Can schools help children with social media risk?
The emotional risks seems to be higher when children begin secondary school. A pattern has emerged of children craving likes as a form of gratitude. Also, signs of anxiety become apparent when the amount of popularity that they receive from their post isn’t what they desire. When starting school there are enough pressures without the added strain of whether you are digitally popular or not. So what can we do to help?
Educate children properly on social media best practices. Develop children’s critical awareness and resilience and understanding of algorithms, focusing on the transition stage from primary to secondary school. Most social media platforms have a minimum age limit of 13. However, 3 in 4 children aged 10-12 have their own accounts.
Anne Longfield’s study
Anne Longfield said she was worried many pupils at that stage became anxious about their identity and craved likes and comments for validation.
Her study said children aged eight to 12 found it hard to manage the impact.
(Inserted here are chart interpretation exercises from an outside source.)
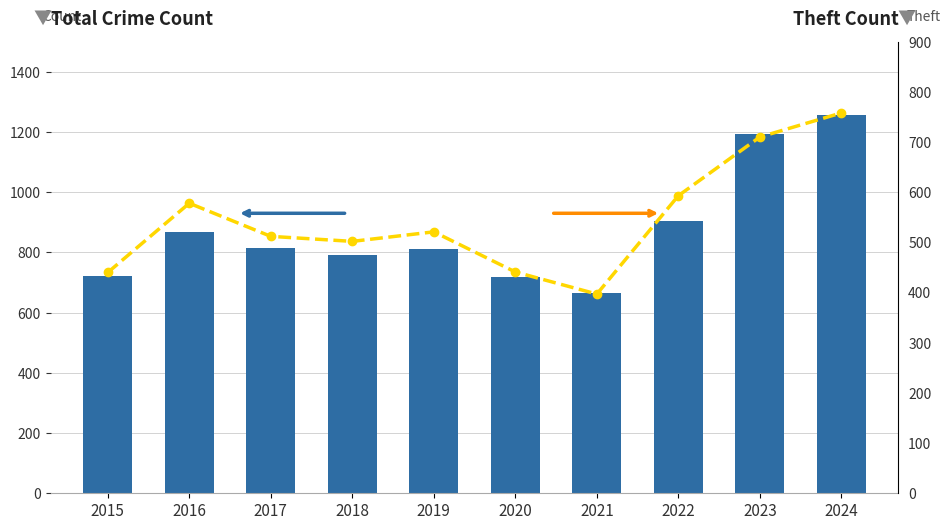

What is the difference between the highest and lowest values at 2023?

484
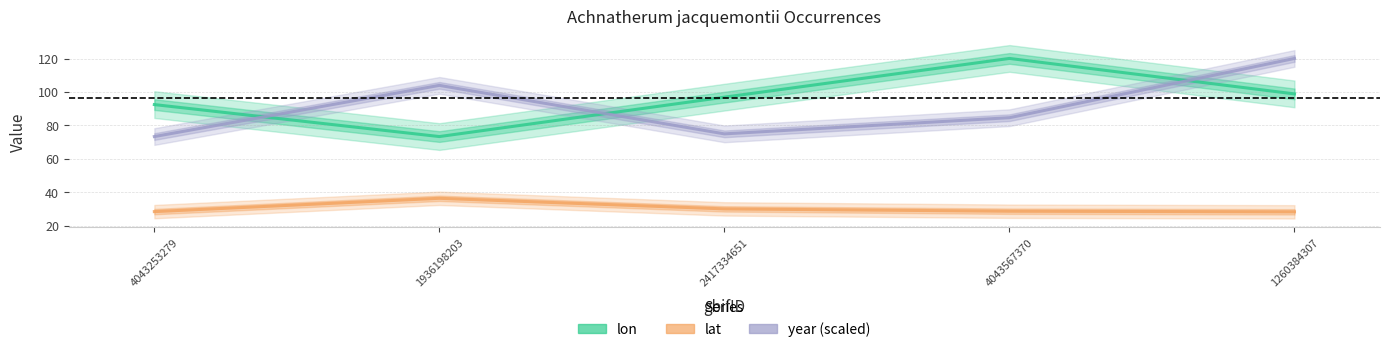

Count the number of data series in this chart.

3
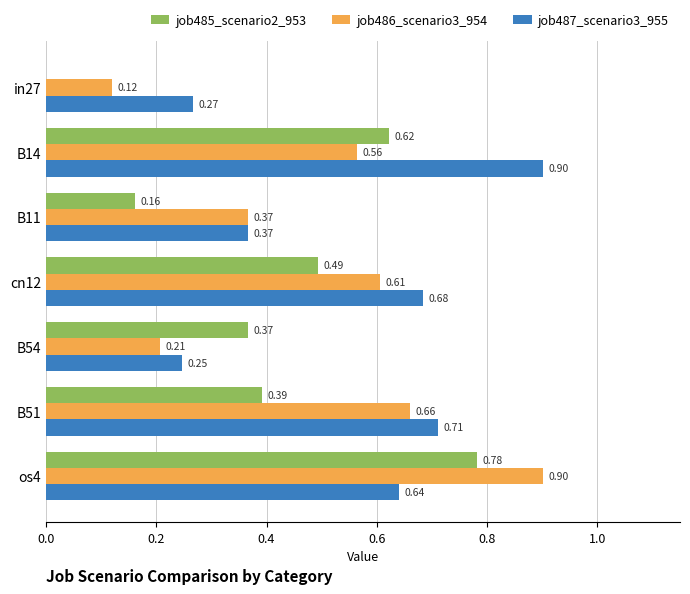

What is the sum of the job486_scenario3_954 values at B14 and os4?

1.5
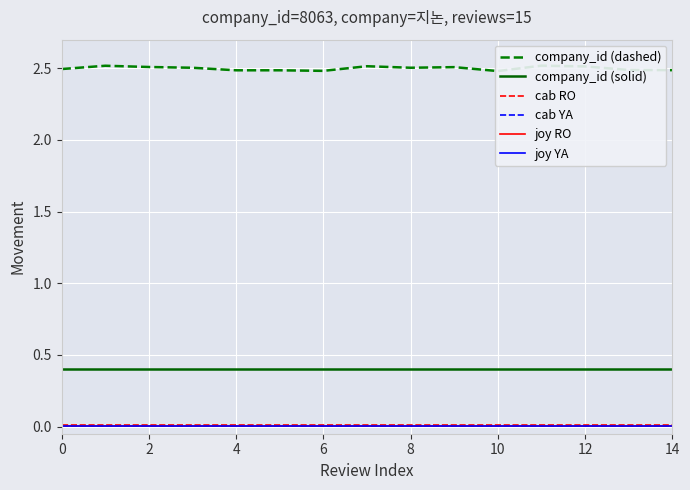

True or false: cab YA and joy YA intersect in this chart.

False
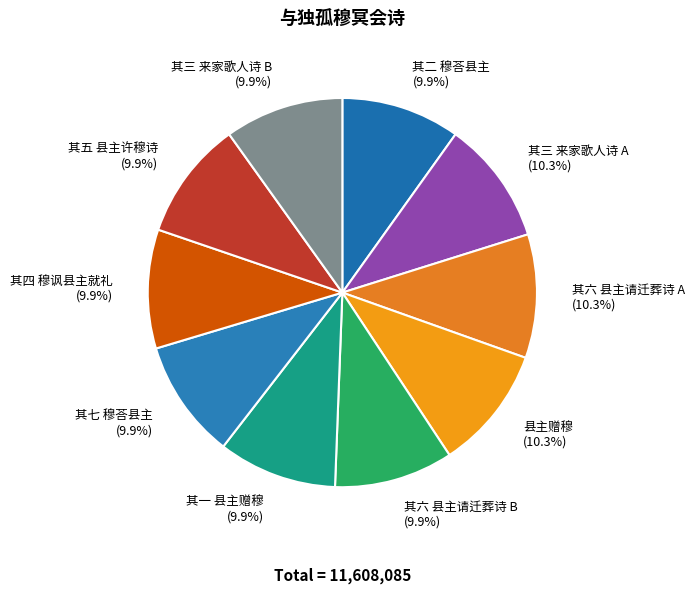

Approximately how many times larger is the value at 其四 穆讽县主就礼 compared to 其三 来家歌人诗 B?

1.0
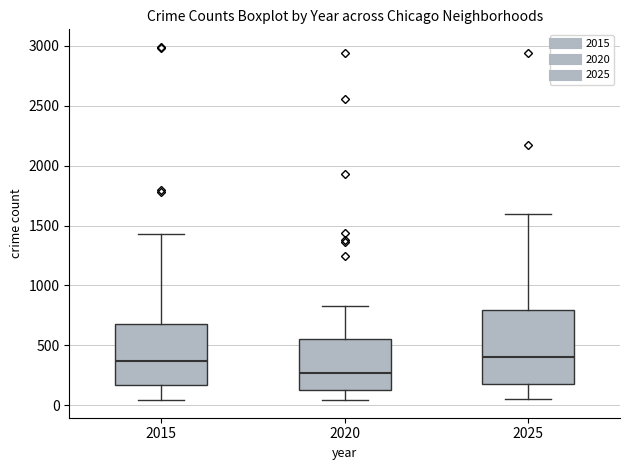

Reading left to right, transcribe this box plot: for each box, give where its median line is, the range the box spans, and where its two whiskers end, as read against the y-axis. The values are not printed on the chart, so give them approximately, as read against the axis.

2015: median 350, box 150 to 700, whiskers 50 to 1450
2020: median 250, box 150 to 550, whiskers 50 to 850
2025: median 400, box 200 to 800, whiskers 50 to 1600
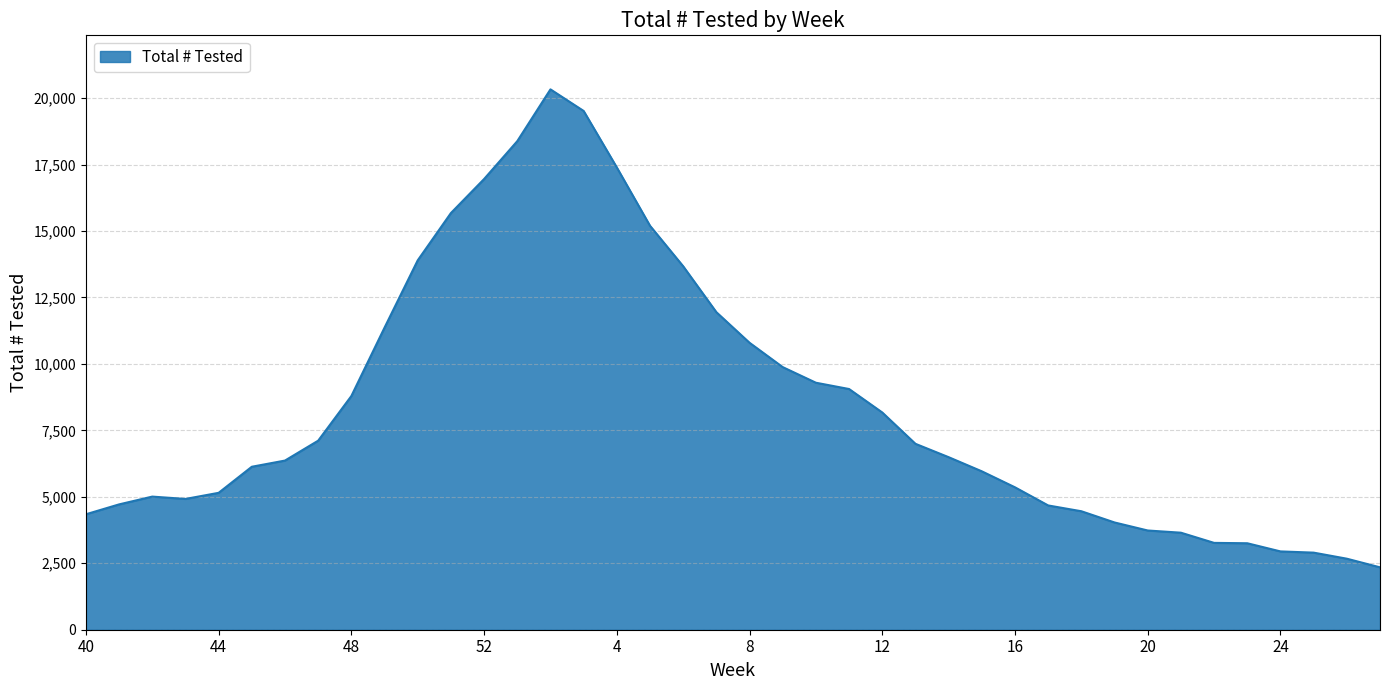

What is the difference between the maximum and minimum values?

17981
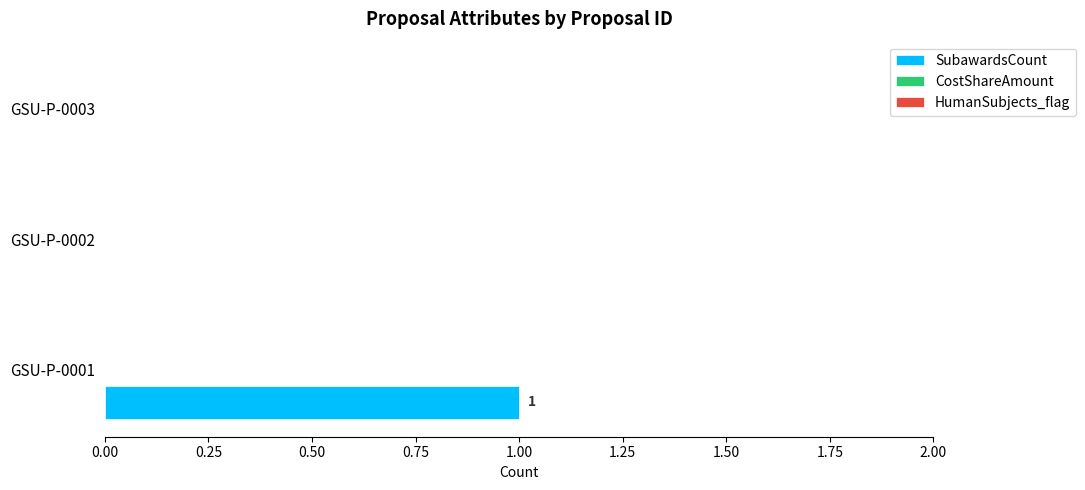

The chart shows a value of 0 at GSU-P-0001. True or false?

False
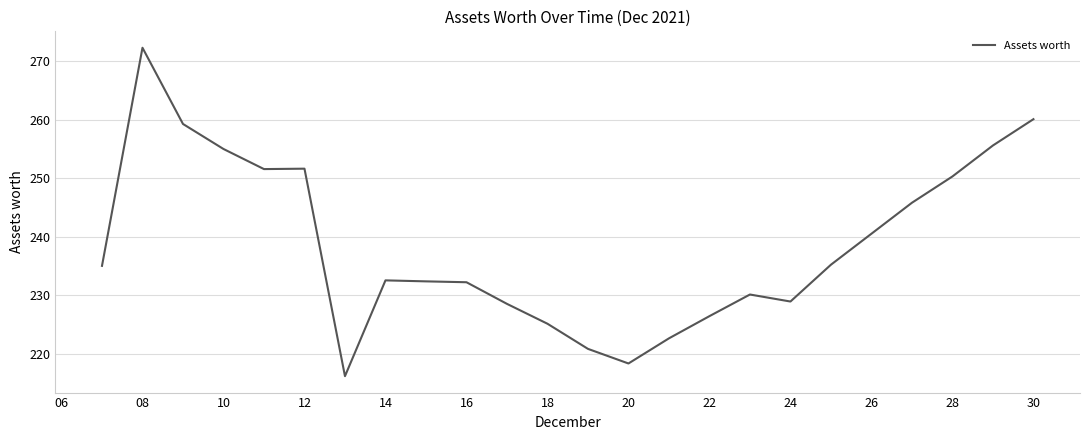

What is the greatest value displayed?

272.3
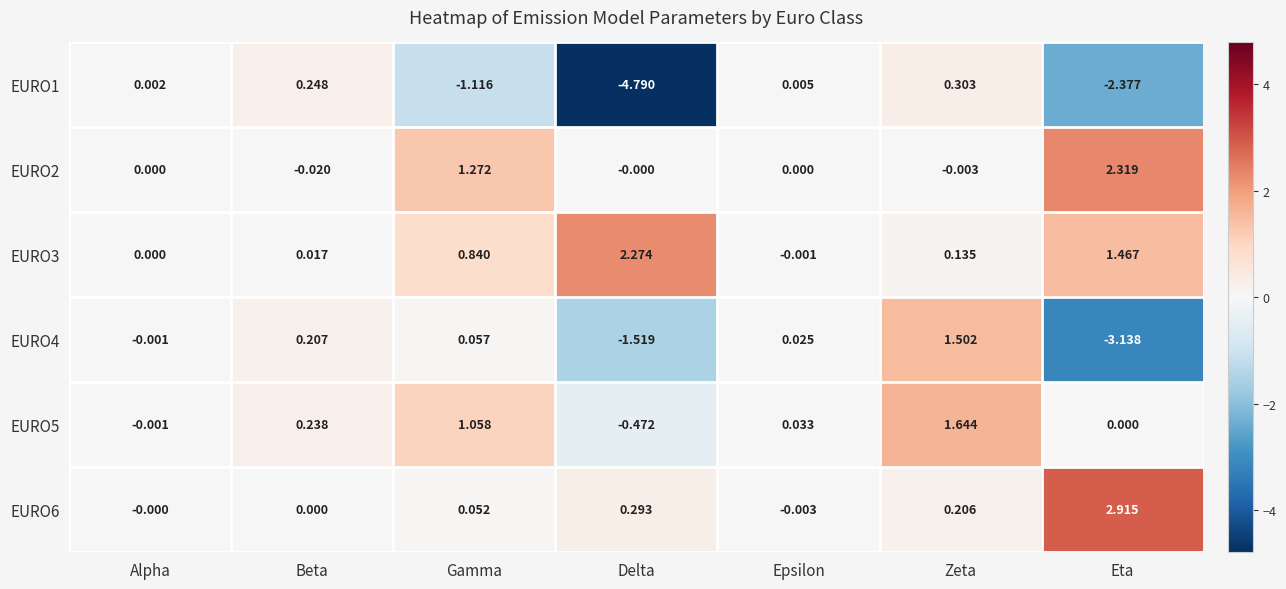

Which category has the lowest value across all series?

Delta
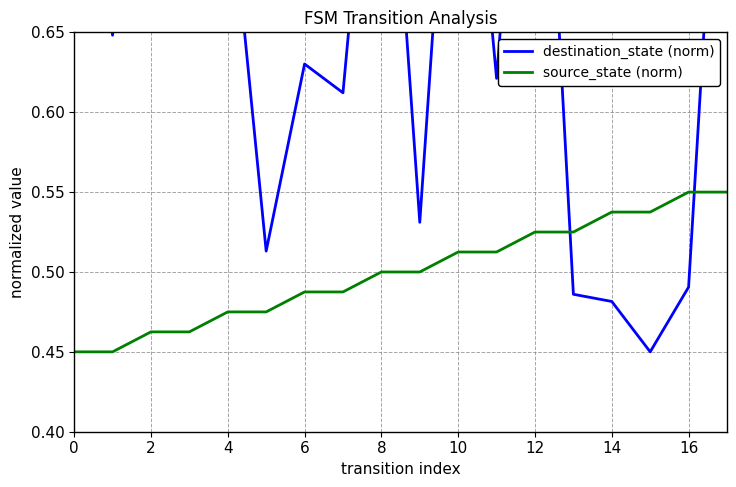

True or false: source_state (norm) has a value of 0.3 at 16.

False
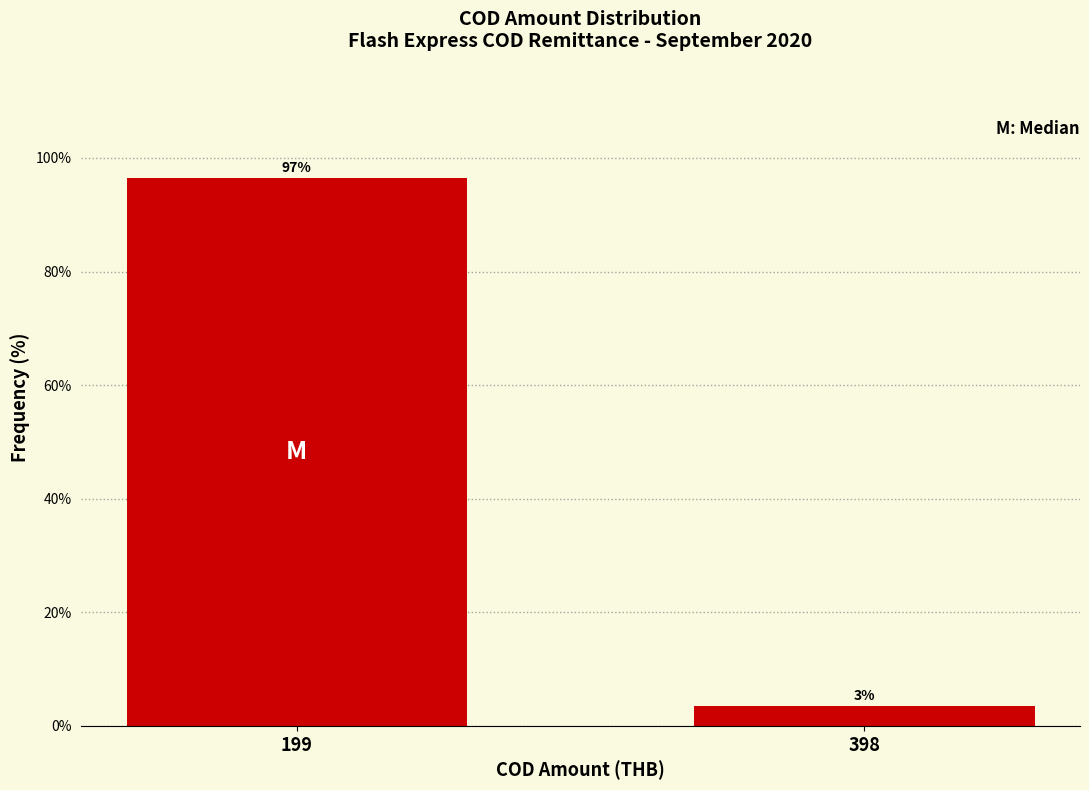

List the labels in order of value, smallest first.

398, 199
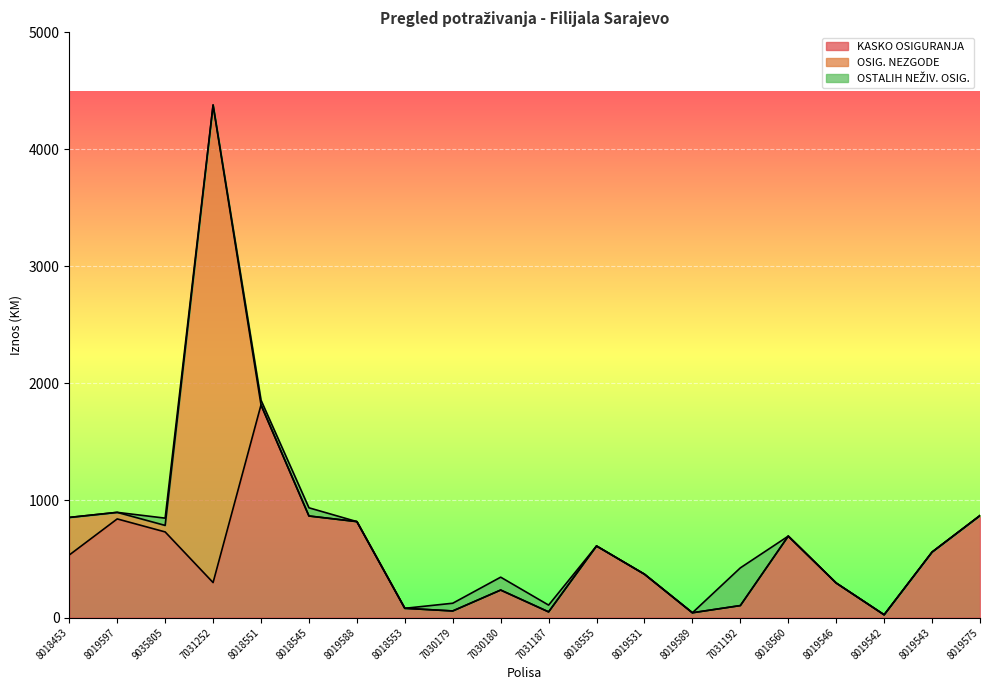

What is the value of the KASKO OSIGURANJA point at the 3rd from the left?

731.0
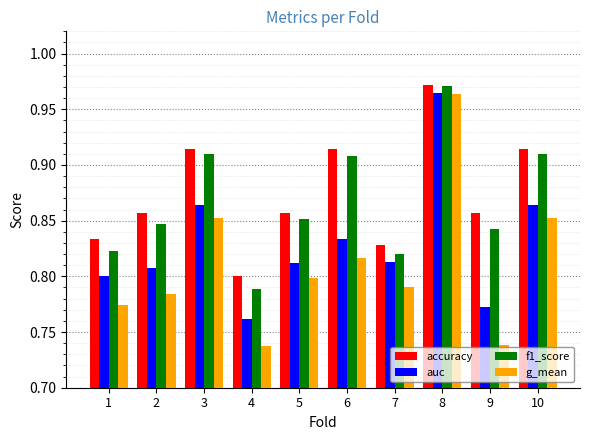

At how many categories does at least one series exceed 0?

10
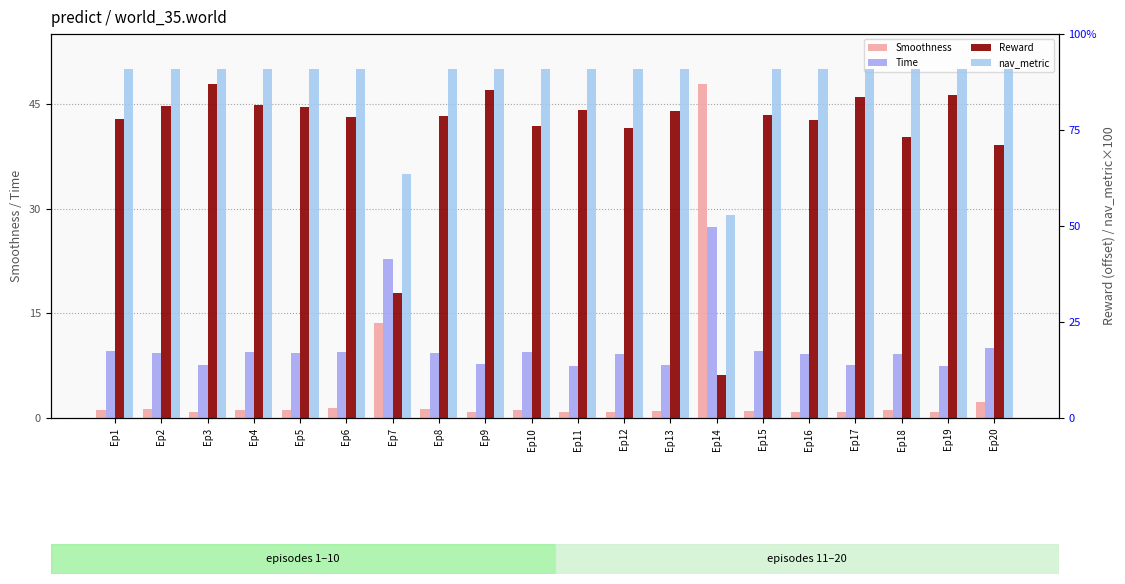

Which series has the widest spread of values?

Smoothness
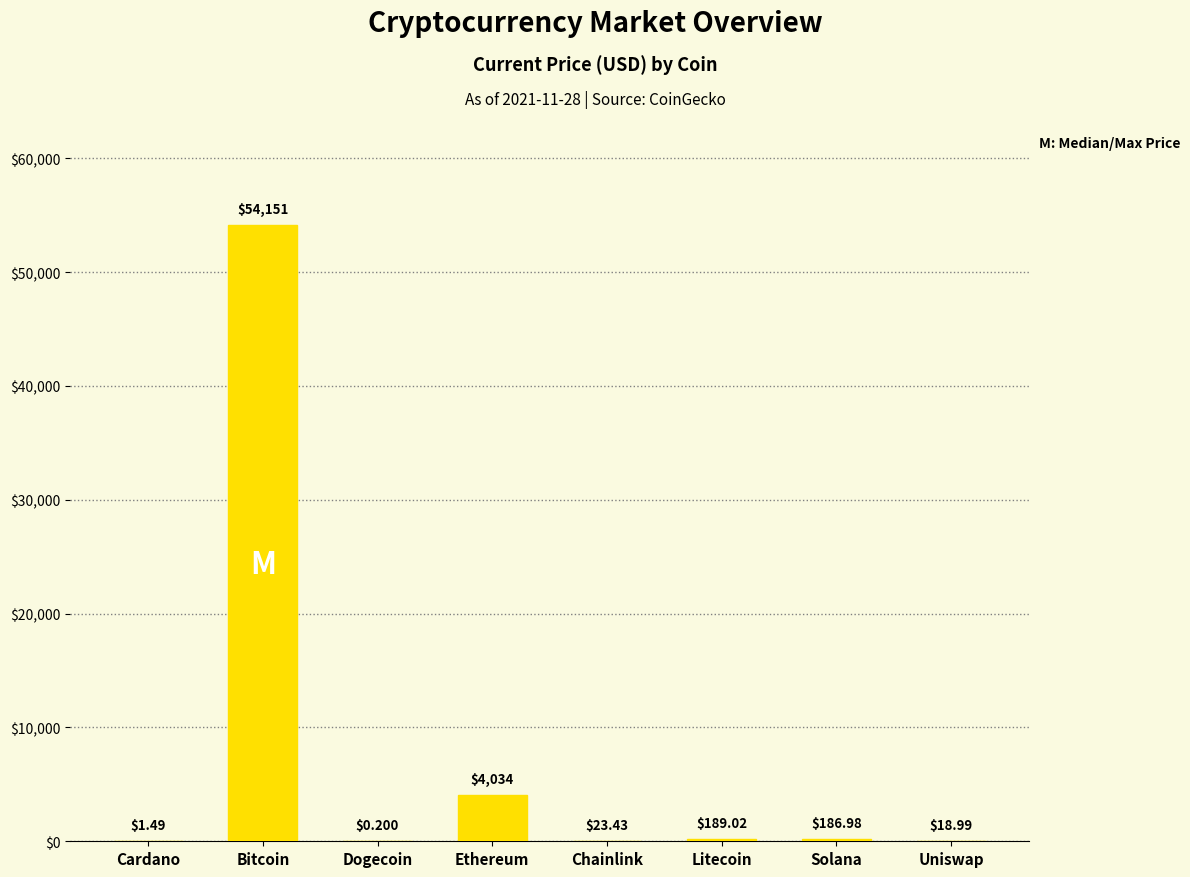

Which category has the highest value across all series?

Bitcoin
The report spoke to 32 children in eight focus groups, aged eight to 12, and found some saying:
- “If I got 150 likes, I’d be like, ‘that’s pretty cool, it means they like you'” – Aaron, 11
- “I just edit my photos to make sure I look nice” – Annie, 11
- “My mum takes pictures of me on Snapchat… I don’t like it when your friends and family take a picture of you when you don’t want them to” – Hassan, eight
- “I saw a pretty girl and everything she has I want, my aim is to be like her” – Bridie, 11
Ms Longfield called on schools and parents to prepare children emotionally for the “significant risks” of social media as they move schools and meet new classmates – many of whom have their own phones.
Ms Longfield said social media provided “great benefits” to children but was also exposing them to “significant risks emotionally”.
She suggested compulsory digital literacy and online resilience lessons for year six and seven pupils, so that they learn about the “emotional side of social media”.